I know not to tilt my head at a PTA meeting and say “How are you doing?” to a friend who has just lost her mother. Because I know she is fucking falling apart, and and it’s all she can do not to break the school windows with the gavel in her hands. Rather, I say “Death fucking sucks” instead. Because it does, and I needed someone to say that to me in the early months. Grief has stripped away my social filter and has made me braver, bolder.
On the day my father died, I became part of a club that I didn’t know existed. The “I’ve Lost a Parent” club members quietly and bravely carry their pain as they go about the business of raising kids, chasing job promotions, and managing a household. The members of this club wearily welcome new members by simply saying, “Me too,” and I’ve been welcomed with open arms. The friends who have shared their experiences and the ones who haven’t judged me for my anger as I’ve navigated my grief path are the people I try to emulate when I’m offering support.
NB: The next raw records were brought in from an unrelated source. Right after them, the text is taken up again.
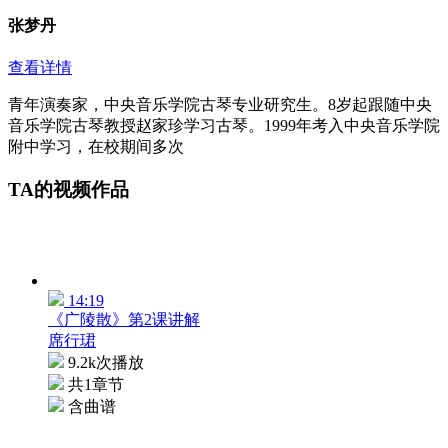
张梦丹
查看详情
青年演奏家，中央音乐学院古琴专业研究生。8岁起跟随中央
音乐学院古琴教授赵家珍学习古琴。1999年考入中央音乐学院
附中学习，在校期间多次
TA的视频作品
14:19
《广陵散》第2课讲解
席行珺
9.2k次播放
共1章节
含曲谱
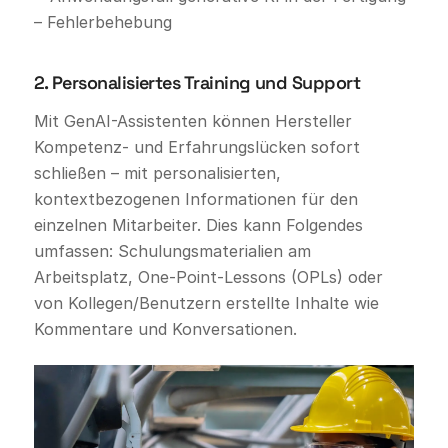
2. Personalisiertes Training und Support
Mit GenAI-Assistenten können Hersteller
Kompetenz- und Erfahrungslücken sofort
schließen – mit personalisierten,
kontextbezogenen Informationen für den
einzelnen Mitarbeiter. Dies kann Folgendes
umfassen: Schulungsmaterialien am
Arbeitsplatz, One-Point-Lessons (OPLs) oder
von Kollegen/Benutzern erstellte Inhalte wie
Kommentare und Konversationen.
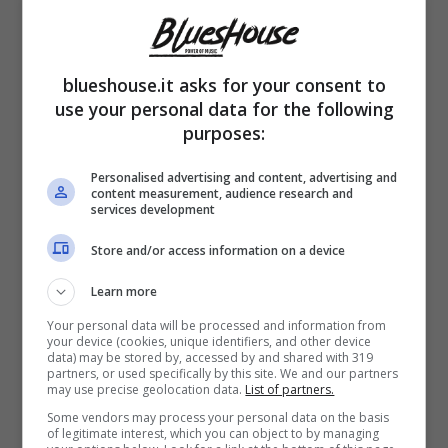
Proprio ieri, mentre si stava dedicando alle
blueshouse.it asks for your consent to
pulizie di casa, la classe 1996 si è trovata
use your personal data for the following
purposes:
coinvolta in una
spiacevole disavventura
.
Un imprevisto che, come svelato dalla
Personalised advertising and content, advertising and
content measurement, audience research and
services development
26enne, sarebbe potuto finire nel peggiore
dei modi: “
Ho rischiato di perdere metà
Store and/or access information on a device
testa
“.
Learn more
Your personal data will be processed and information from
your device (cookies, unique identifiers, and other device
Il racconto della conduttrice è agghiacciante
data) may be stored by, accessed by and shared with 319
partners, or used specifically by this site. We and our partners
e non può far a meno di accapponare la
may use precise geolocation data.
List of partners.
Some vendors may process your personal data on the basis
pelle. La figlia di Michelle ha infatti spiegato
of legitimate interest, which you can object to by managing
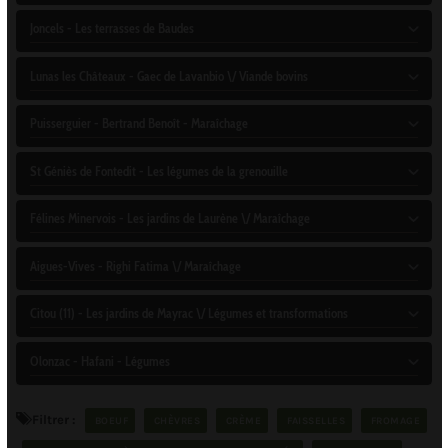
Joncels - Les terrasses de Baudes
Lunas les Châteaux - Gaec de Lavanbio \/ Viande bovins
Puisserguier - Bertrand Benoît - Maraîchage
St Géniès de Fontedit - Les légumes de la grenouille
Félines Minervois - Les jardins de Laurène \/ Maraîchage
Aigues-Vives - Righi Fatima \/ Maraîchage
Citou (11) - Les jardins de Mayrac \/ Légumes et transformations
Olonzac - Hafani - Légumes
Filtrer :
BOEUF
CHÈVRES
CRÈME
FAISSELLES
FROMAGE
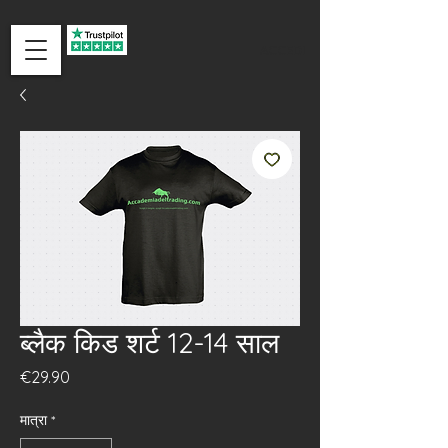
ACCEDI
ब्लैक किड शर्ट 12-14 साल
मूल्य
€29.90
मात्रा
*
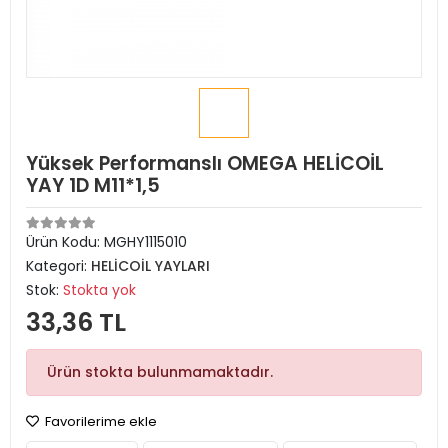
Yüksek Performanslı OMEGA HELİCOİL
YAY 1D M11*1,5
Ürün Kodu:
MGHY1115010
Kategori:
HELİCOİL YAYLARI
Stok:
Stokta yok
33,36 TL
Ürün stokta bulunmamaktadır.
Favorilerime ekle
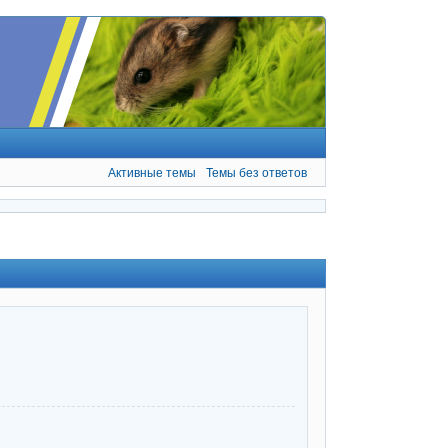
Активные темы
Темы без ответов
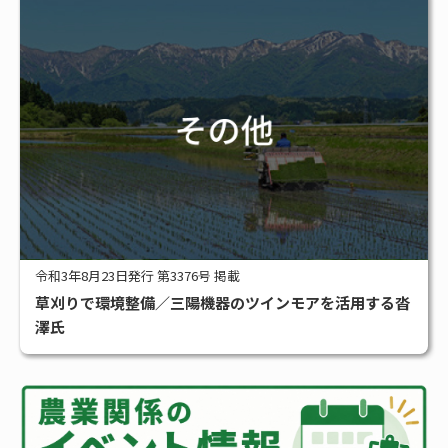
令和3年8月23日発行 第3376号 掲載
草刈りで環境整備／三陽機器のツインモアを活用する沓
澤氏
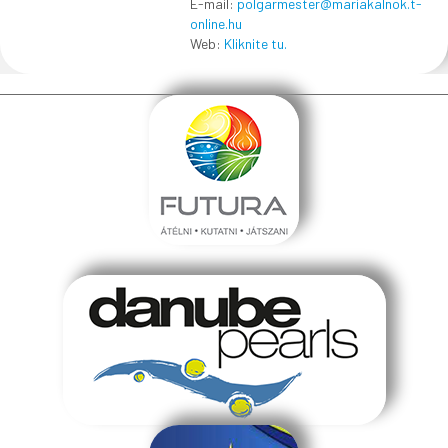
E-mail:
polgarmester@mariakalnok.t-
online.hu
Web:
Kliknite tu.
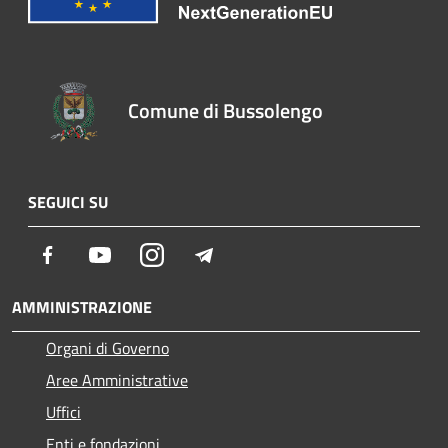
Comune di Bussolengo
SEGUICI SU
Facebook
Youtube
Instagram
Telegram
AMMINISTRAZIONE
Organi di Governo
Aree Amministrative
Uffici
Enti e fondazioni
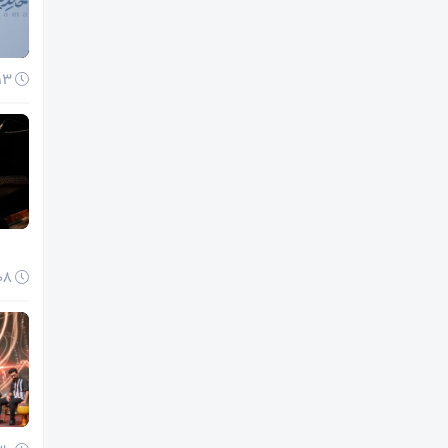
13 دی 1404
08 دی 1404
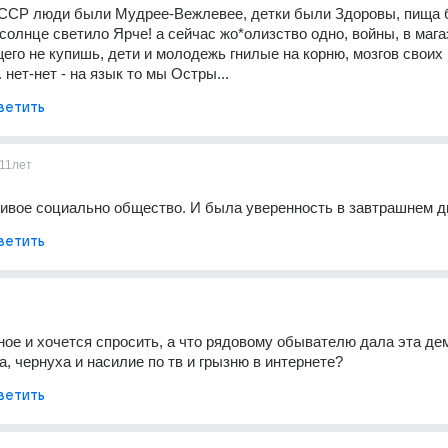
 СССР люди были Мудрее-Вежлевее, детки были Здоровы, пища 
солнце светило Ярче! а сейчас жо*олизство одно, войны, в магаз
го не купишь, дети и молодежь гнилые на корню, мозгов своих не
. нет-нет - на язык то мы Остры...
ветить
11лет
ивое социально общество. И была уверенность в завтрашнем д
ветить
ое и хочется спросить, а что рядовому обывателю дала эта дем
а, чернуха и насилие по тв и грызню в интернете?
ветить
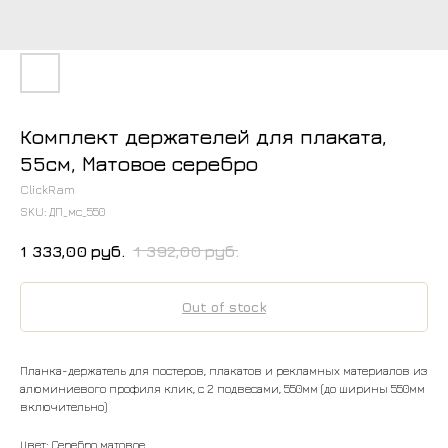
Комплект держателей для плаката,
55см, Матовое серебро
ClickRam
SKU:
ДП_мс_550
1 333,00
руб.
1 392,00
руб.
Out of stock
Планка-держатель для постеров, плакатов и рекламных материалов из
алюминиевого профиля клик, с 2 подвесами, 550мм (до ширины 550мм
включительно)
Цвет: Серебро матовое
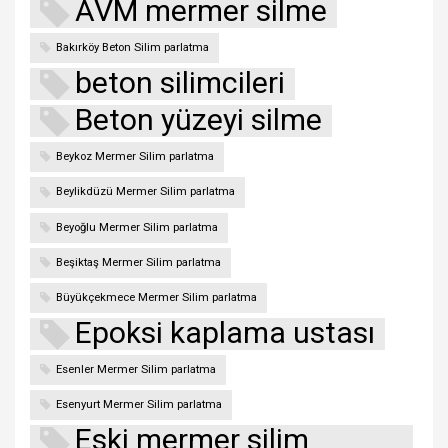
AVM mermer silme
Bakırköy Beton Silim parlatma
beton silimcileri
Beton yüzeyi silme
Beykoz Mermer Silim parlatma
Beylikdüzü Mermer Silim parlatma
Beyoğlu Mermer Silim parlatma
Beşiktaş Mermer Silim parlatma
Büyükçekmece Mermer Silim parlatma
Epoksi kaplama ustası
Esenler Mermer Silim parlatma
Esenyurt Mermer Silim parlatma
Eski mermer silim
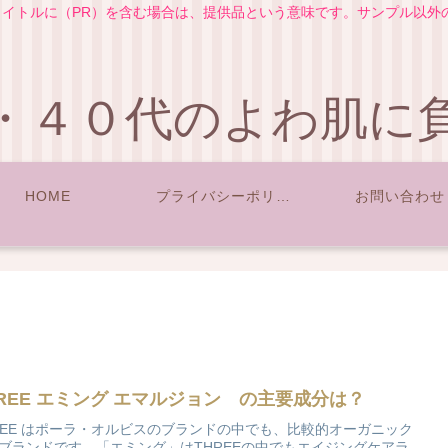
イトルに（PR）を含む場合は、提供品という意味です。サンプル以外
・４０代のよわ肌に
HOME
プライバシーポリシー
お問い合わせ
HREE エミング エマルジョン の主要成分は？
REE はポーラ・オルビスのブランドの中でも、比較的オーガニック
ブランドです。「エミング」はTHREEの中でもエイジングケアラ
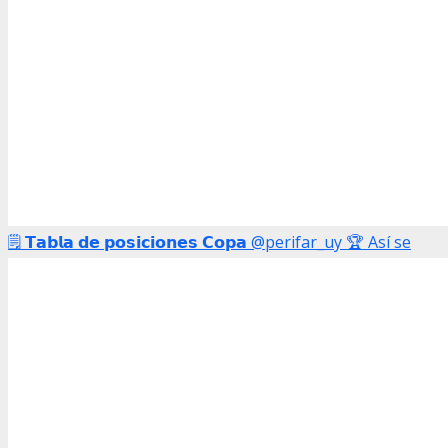
🗒️ 𝗧𝗮𝗯𝗹𝗮 𝗱𝗲 𝗽𝗼𝘀𝗶𝗰𝗶𝗼𝗻𝗲𝘀 𝗖𝗼𝗽𝗮 @perifar_uy 🏆 Así se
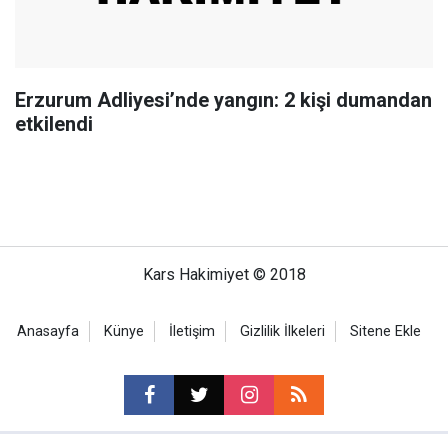
Erzurum Adliyesi’nde yangın: 2 kişi dumandan
etkilendi
Kars Hakimiyet © 2018
Anasayfa
Künye
İletişim
Gizlilik İlkeleri
Sitene Ekle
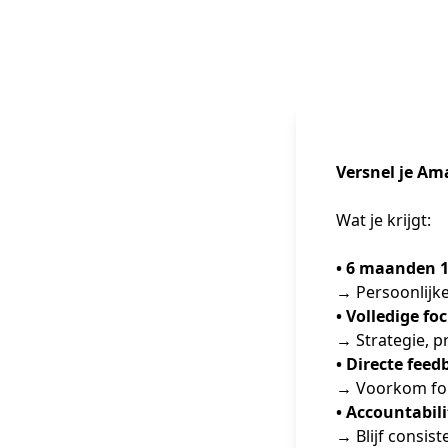
Versnel je Am
Wat je krijgt:
• 6 maanden 1
→ Persoonlijk
• Volledige fo
→ Strategie, p
• Directe feed
→ Voorkom fout
• Accountabili
→ Blijf consis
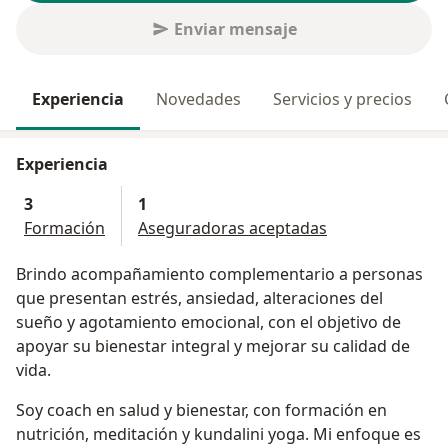
Enviar mensaje
Experiencia
Novedades
Servicios y precios
Experiencia
3
1
Formación
Aseguradoras aceptadas
Brindo acompañamiento complementario a personas
que presentan estrés, ansiedad, alteraciones del
sueño y agotamiento emocional, con el objetivo de
apoyar su bienestar integral y mejorar su calidad de
vida.
Soy coach en salud y bienestar, con formación en
nutrición, meditación y kundalini yoga. Mi enfoque es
You will never hear me say “He’s better off” or “It was God’s plan” to a friend who tells me she is hurting from the grief that threatens to swallow her whole. My grief has taught me that sitting in silence with a friend as she cries or the simple act of saying “I see your pain” is what will really make a difference. Simple gestures like showing up to take care of carpool when you know a friend is struggling or arranging to show up with a hot meal for her family says that you understand where she is in her grief. Grief has made me understand that actions really do speak louder than words.
I didn’t ask for grief to enter my world, and watching my father die was absolute hell. But for all the sadness and pain, the days when my heart hurts so bad that I think it might actually be breaking, I wouldn’t trade my grief for anything.
Grief has been a gift in my life because it causes me to feel deep, raw emotion. And those feelings remind me that cancer didn’t erase my father from my memories. Yes, death fucking sucks, but through the tapestry of memories and a whole lot of tears, my father feels closer to me than ever, thanks to the grieving process.
So stop asking me to get over it. I don’t want to get over it.